(Saved entries)
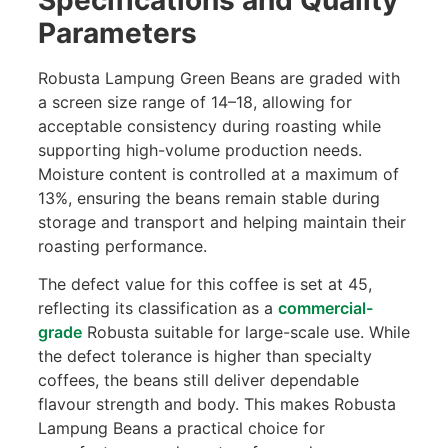
Parameters
Robusta Lampung Green Beans are graded with
a screen size range of 14–18, allowing for
acceptable consistency during roasting while
supporting high-volume production needs.
Moisture content is controlled at a maximum of
13%, ensuring the beans remain stable during
storage and transport and helping maintain their
roasting performance.
The defect value for this coffee is set at 45,
reflecting its classification as a
commercial-
grade
Robusta suitable for large-scale use. While
the defect tolerance is higher than specialty
coffees, the beans still deliver dependable
flavour strength and body. This makes Robusta
Lampung Beans a practical choice for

- _Assignment_
Reproduce verbatim the stretch of lines beginning with the one containing "Robusta Lampung Green Beans are graded with" and ending at the close of the entries above.

- _Reply_
Robusta Lampung Green Beans are graded with
a screen size range of 14–18, allowing for
acceptable consistency during roasting while
supporting high-volume production needs.
Moisture content is controlled at a maximum of
13%, ensuring the beans remain stable during
storage and transport and helping maintain their
roasting performance.
The defect value for this coffee is set at 45,
reflecting its classification as a
commercial-
grade
Robusta suitable for large-scale use. While
the defect tolerance is higher than specialty
coffees, the beans still deliver dependable
flavour strength and body. This makes Robusta
Lampung Beans a practical choice for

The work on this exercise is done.